Matt Coleman’s legacy shows more than just winning

Matthew Boncosky

Numerous high-profile athletes with gaudy single-season performances have come through the Texas men’s basketball program, but few players had the four-year impact of senior guard Matt Coleman.

Coleman, who announced his decision to turn professional Thursday via Instagram, leaves the Forty Acres as one of the most consistent point guards to don the burnt orange. He ranks third all-time at Texas with 477 assists, fourth all-time in minutes played and has started in all 128 games over the course of his career.

But what stands out most to his teammates isn’t Coleman’s on-court accolades.

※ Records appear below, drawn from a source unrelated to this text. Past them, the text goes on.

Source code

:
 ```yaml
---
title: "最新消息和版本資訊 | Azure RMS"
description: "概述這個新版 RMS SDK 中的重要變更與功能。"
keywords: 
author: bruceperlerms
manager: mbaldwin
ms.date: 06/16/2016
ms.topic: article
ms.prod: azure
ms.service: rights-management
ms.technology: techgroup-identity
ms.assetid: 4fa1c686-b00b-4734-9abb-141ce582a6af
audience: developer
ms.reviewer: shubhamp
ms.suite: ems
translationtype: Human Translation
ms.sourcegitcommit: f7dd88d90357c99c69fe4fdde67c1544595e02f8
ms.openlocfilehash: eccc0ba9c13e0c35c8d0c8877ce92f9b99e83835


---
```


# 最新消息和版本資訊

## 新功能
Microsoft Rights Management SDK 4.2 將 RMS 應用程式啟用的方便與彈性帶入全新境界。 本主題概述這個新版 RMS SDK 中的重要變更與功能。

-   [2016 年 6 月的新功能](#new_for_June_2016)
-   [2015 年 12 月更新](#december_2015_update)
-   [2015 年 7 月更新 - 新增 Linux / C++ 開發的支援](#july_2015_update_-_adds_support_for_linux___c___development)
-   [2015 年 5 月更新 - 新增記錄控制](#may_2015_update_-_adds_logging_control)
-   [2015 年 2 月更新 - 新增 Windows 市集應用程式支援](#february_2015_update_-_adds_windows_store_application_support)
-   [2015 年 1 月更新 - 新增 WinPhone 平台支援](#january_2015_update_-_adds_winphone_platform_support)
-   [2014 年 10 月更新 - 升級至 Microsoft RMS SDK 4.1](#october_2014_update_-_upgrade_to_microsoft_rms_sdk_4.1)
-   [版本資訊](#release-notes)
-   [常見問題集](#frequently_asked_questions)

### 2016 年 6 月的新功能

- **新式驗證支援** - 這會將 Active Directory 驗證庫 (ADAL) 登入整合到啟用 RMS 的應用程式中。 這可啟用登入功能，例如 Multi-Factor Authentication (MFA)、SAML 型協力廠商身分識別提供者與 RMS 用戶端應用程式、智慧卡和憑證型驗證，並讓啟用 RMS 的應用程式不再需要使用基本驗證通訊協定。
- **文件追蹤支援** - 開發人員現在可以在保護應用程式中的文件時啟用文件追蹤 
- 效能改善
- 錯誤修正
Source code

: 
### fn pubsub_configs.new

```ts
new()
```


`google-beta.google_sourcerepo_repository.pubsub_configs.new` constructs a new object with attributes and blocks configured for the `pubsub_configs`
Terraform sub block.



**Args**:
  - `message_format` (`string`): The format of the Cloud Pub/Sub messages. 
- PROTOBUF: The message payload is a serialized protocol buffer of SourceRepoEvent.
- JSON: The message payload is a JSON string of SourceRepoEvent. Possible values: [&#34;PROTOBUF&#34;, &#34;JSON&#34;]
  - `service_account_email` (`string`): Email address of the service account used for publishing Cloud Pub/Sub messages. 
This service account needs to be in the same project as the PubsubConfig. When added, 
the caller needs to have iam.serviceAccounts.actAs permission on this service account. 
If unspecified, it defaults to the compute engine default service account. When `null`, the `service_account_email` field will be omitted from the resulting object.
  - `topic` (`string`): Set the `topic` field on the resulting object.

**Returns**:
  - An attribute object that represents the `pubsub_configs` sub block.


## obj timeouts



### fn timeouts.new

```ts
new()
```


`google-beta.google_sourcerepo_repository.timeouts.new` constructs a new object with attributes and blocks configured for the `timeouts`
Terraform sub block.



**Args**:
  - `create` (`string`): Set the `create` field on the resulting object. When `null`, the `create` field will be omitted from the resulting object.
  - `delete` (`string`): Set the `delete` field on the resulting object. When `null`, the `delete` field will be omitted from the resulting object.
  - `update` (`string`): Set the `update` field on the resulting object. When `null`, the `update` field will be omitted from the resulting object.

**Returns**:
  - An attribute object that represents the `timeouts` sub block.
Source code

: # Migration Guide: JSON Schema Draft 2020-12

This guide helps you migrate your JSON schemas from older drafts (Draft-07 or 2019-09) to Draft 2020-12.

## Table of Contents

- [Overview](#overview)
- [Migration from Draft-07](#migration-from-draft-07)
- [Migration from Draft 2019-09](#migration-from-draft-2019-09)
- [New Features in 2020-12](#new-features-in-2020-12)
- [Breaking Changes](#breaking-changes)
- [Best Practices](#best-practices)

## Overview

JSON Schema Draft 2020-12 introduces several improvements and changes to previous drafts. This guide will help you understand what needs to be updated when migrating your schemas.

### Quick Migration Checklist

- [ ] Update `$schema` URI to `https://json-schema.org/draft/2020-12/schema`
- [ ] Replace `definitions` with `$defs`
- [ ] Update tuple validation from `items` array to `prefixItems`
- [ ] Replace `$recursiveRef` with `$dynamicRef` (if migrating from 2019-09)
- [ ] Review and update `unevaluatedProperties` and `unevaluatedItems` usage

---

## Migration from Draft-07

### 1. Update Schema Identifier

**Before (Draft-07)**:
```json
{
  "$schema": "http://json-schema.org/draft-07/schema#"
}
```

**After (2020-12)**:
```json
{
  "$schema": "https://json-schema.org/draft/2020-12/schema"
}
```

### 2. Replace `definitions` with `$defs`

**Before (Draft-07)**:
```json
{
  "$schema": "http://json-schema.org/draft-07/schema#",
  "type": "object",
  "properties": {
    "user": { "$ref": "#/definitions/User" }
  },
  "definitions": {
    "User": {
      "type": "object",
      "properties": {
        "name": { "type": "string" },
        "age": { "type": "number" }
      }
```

It’s how he carries himself outside the boundaries of the hardwood.

“He’s such a great guy, and I say that in the most genuine way possible,” sophomore forward Kai Jones said at a March 8 teleconference. “He’s been somebody who’s been helpful to me since I first got here.”

Jones credited Coleman as an integral piece in his choice to come to Texas. When the forward from the Bahamas toured Austin as a high schooler, Coleman was his host. 

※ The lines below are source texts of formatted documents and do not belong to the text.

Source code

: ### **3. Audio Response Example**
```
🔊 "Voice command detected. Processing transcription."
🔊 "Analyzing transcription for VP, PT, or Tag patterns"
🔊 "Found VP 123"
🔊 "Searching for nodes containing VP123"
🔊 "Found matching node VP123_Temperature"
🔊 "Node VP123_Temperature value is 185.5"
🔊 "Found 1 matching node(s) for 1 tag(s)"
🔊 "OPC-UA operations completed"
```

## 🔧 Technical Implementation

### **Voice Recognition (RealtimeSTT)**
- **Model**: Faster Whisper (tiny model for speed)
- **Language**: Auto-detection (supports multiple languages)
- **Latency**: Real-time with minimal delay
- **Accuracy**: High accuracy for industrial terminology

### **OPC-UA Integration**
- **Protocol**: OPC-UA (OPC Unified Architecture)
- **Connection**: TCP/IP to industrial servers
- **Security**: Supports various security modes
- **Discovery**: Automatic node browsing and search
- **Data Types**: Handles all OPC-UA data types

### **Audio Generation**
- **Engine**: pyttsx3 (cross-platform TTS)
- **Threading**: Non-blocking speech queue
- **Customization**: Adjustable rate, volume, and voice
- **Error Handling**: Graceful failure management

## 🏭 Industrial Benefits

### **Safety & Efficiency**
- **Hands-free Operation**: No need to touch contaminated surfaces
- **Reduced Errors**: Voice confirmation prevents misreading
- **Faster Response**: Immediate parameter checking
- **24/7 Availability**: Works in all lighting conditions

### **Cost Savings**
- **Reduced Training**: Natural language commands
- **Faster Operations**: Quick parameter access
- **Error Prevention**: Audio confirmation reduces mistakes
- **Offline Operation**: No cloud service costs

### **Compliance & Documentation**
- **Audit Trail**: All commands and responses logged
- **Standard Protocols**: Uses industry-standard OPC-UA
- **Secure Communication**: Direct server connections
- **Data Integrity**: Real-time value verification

“He’s just one of the greatest people you’ll ever come in contact with,” Jones said. “And then on the court, you know, he’s a bad dude.”

When the game was on the line, every Longhorn looked to Coleman for an answer.

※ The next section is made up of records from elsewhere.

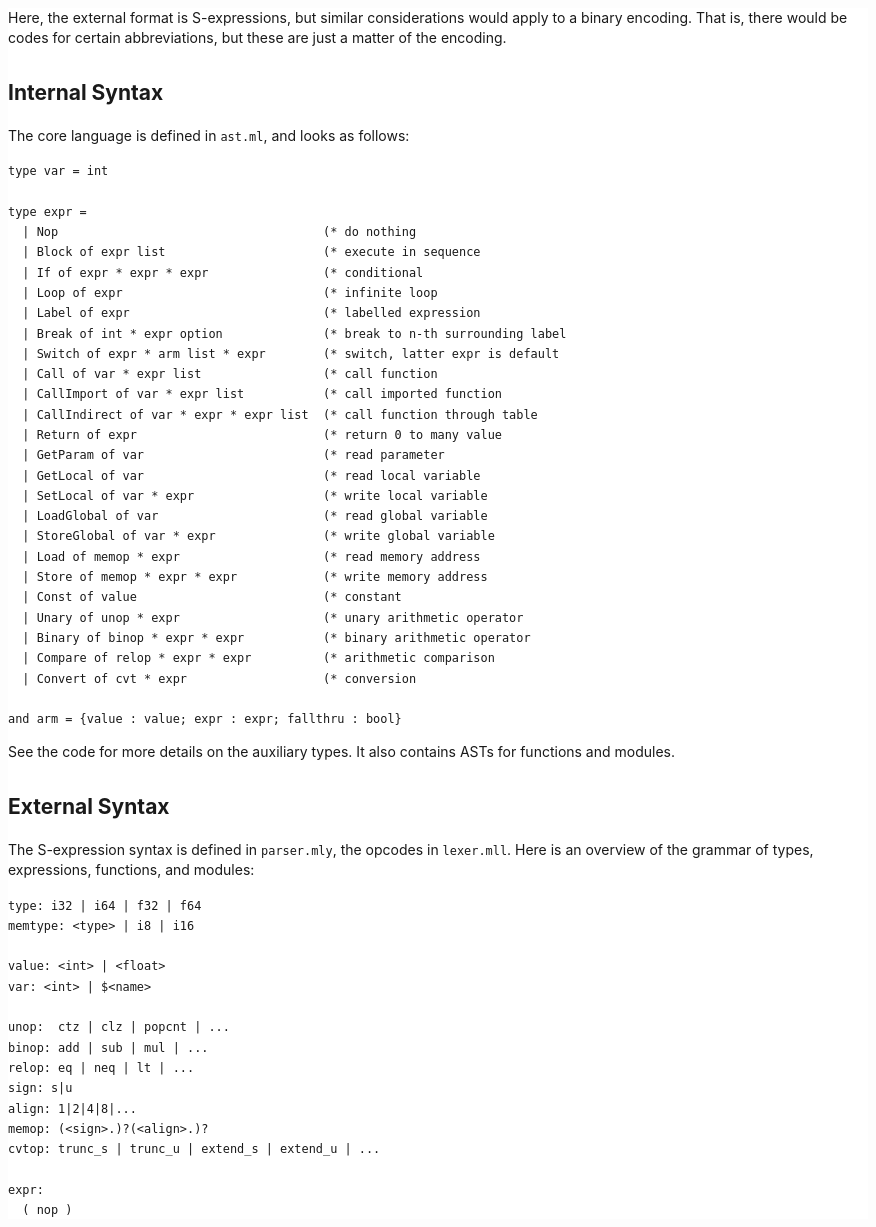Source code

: Here, the external format is S-expressions, but similar considerations would apply to a binary encoding. That is, there would be codes for certain abbreviations, but these are just a matter of the encoding.


## Internal Syntax

The core language is defined in `ast.ml`, and looks as follows:

```
type var = int

type expr =
  | Nop                                     (* do nothing
  | Block of expr list                      (* execute in sequence
  | If of expr * expr * expr                (* conditional
  | Loop of expr                            (* infinite loop
  | Label of expr                           (* labelled expression
  | Break of int * expr option              (* break to n-th surrounding label
  | Switch of expr * arm list * expr        (* switch, latter expr is default
  | Call of var * expr list                 (* call function
  | CallImport of var * expr list           (* call imported function
  | CallIndirect of var * expr * expr list  (* call function through table
  | Return of expr                          (* return 0 to many value
  | GetParam of var                         (* read parameter
  | GetLocal of var                         (* read local variable
  | SetLocal of var * expr                  (* write local variable
  | LoadGlobal of var                       (* read global variable
  | StoreGlobal of var * expr               (* write global variable
  | Load of memop * expr                    (* read memory address
  | Store of memop * expr * expr            (* write memory address
  | Const of value                          (* constant
  | Unary of unop * expr                    (* unary arithmetic operator
  | Binary of binop * expr * expr           (* binary arithmetic operator
  | Compare of relop * expr * expr          (* arithmetic comparison
  | Convert of cvt * expr                   (* conversion

and arm = {value : value; expr : expr; fallthru : bool}
```

See the code for more details on the auxiliary types. It also contains ASTs for functions and modules.


## External Syntax

The S-expression syntax is defined in `parser.mly`, the opcodes in `lexer.mll`. Here is an overview of the grammar of types, expressions, functions, and modules:

```
type: i32 | i64 | f32 | f64
memtype: <type> | i8 | i16

value: <int> | <float>
var: <int> | $<name>

unop:  ctz | clz | popcnt | ...
binop: add | sub | mul | ...
relop: eq | neq | lt | ...
sign: s|u
align: 1|2|4|8|...
memop: (<sign>.)?(<align>.)?
cvtop: trunc_s | trunc_u | extend_s | extend_u | ...

expr:
  ( nop )
```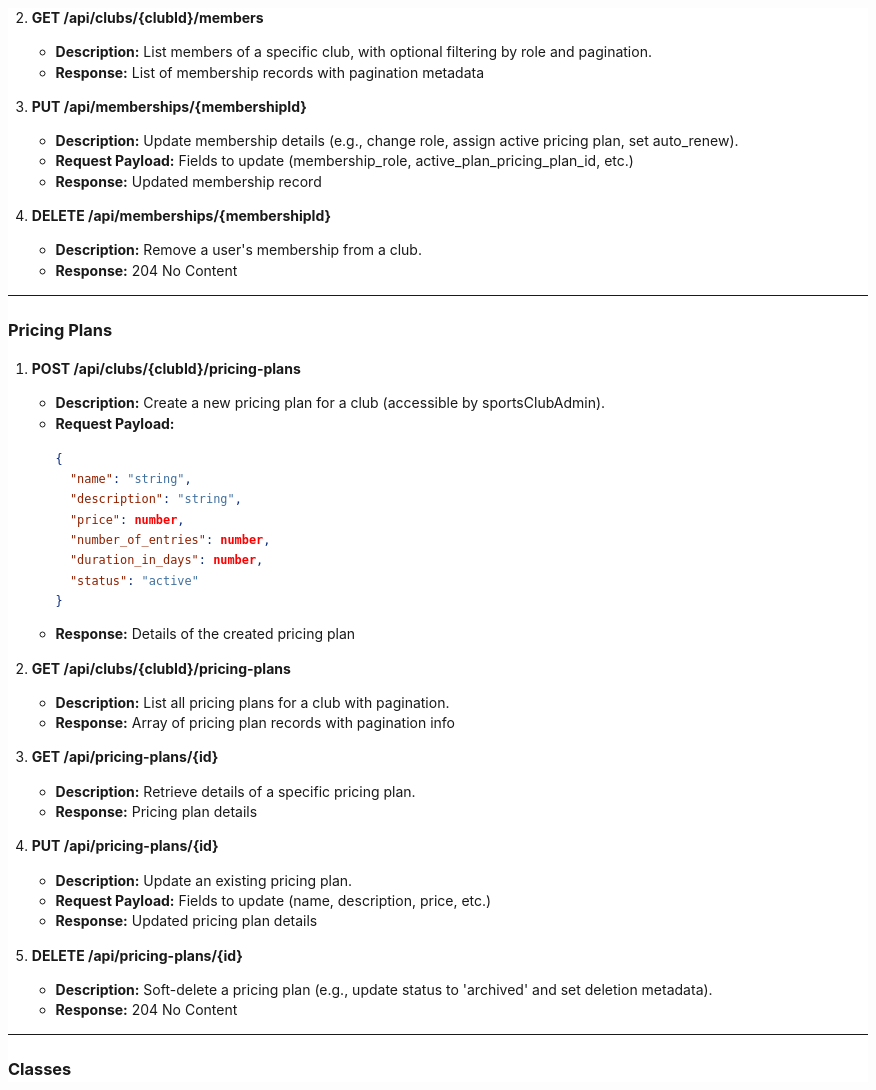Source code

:2. **GET /api/clubs/{clubId}/members**
   - **Description:** List members of a specific club, with optional filtering by role and pagination.
   - **Response:** List of membership records with pagination metadata

3. **PUT /api/memberships/{membershipId}**
   - **Description:** Update membership details (e.g., change role, assign active pricing plan, set auto_renew).
   - **Request Payload:** Fields to update (membership_role, active_plan_pricing_plan_id, etc.)
   - **Response:** Updated membership record

4. **DELETE /api/memberships/{membershipId}**
   - **Description:** Remove a user's membership from a club.
   - **Response:** 204 No Content

---

### Pricing Plans

1. **POST /api/clubs/{clubId}/pricing-plans**
   - **Description:** Create a new pricing plan for a club (accessible by sportsClubAdmin).
   - **Request Payload:**
     ```json
     {
       "name": "string",
       "description": "string",
       "price": number,
       "number_of_entries": number,
       "duration_in_days": number,
       "status": "active" 
     }
     ```
   - **Response:** Details of the created pricing plan

2. **GET /api/clubs/{clubId}/pricing-plans**
   - **Description:** List all pricing plans for a club with pagination.
   - **Response:** Array of pricing plan records with pagination info

3. **GET /api/pricing-plans/{id}**
   - **Description:** Retrieve details of a specific pricing plan.
   - **Response:** Pricing plan details

4. **PUT /api/pricing-plans/{id}**
   - **Description:** Update an existing pricing plan.
   - **Request Payload:** Fields to update (name, description, price, etc.)
   - **Response:** Updated pricing plan details

5. **DELETE /api/pricing-plans/{id}**
   - **Description:** Soft-delete a pricing plan (e.g., update status to 'archived' and set deletion metadata).
   - **Response:** 204 No Content

---

### Classes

Whether it was crushing the hearts of Oklahoma fans with a full-court sprint followed by a buzzer beater that banked in off the glass, lifting Texas to the Maui Invitational Tournament title on a step-back jumper against North Carolina or calmly sinking two clutch free throws against Texas Tech in the Big 12 Tournament, the examples of Coleman’s on-court dependability are numerous.

But it was never just about winning for Coleman.

As a point guard tasked with coordinating and orchestrating the offensive attack, Coleman’s role involved much more than scoring the game-winning bucket. He served as the team’s primary distributor, striving to get others involved so they could be just as successful as him — the true mark of a veteran leader.

“There’s a sense of joy and unselfishness that I see (when) you’re just having fun (and) you’re happy to be playing the game of basketball,” Coleman said. “You’re happy for the guy next to you making an extra play, cheering them on.”

This year was particularly special for Coleman, who will graduate in May with a degree in communication and leadership. Despite the challenges presented by COVID-19, Coleman led Texas to the program’s first-ever Big 12 Tournament title.

“There were a lot of trials and tribulations, a lot of ups and downs, a lot of emotions, a lot of blood, sweat and tears,” Coleman said at a Thursday teleconference. “But (I want to be remembered as) someone who was able to stick through the tough times and always had a smile on his face, played with passion, joy, excitement and was just unselfish at the end of the day.”

For junior guard Courtney Ramey, who will take over much of Coleman’s responsibilities next season, playing alongside Coleman was one of the biggest reasons why he chose to play at Texas.

“I wanted to play with a guy like that to learn from and just be a part of what he had going, and he accepted me with open arms, so I appreciated that from him,” Ramey said. “He’s a great leader, and in some ways I’ve watched (him) from afar to learn things from so when things are handed over to me, then I can just take off.”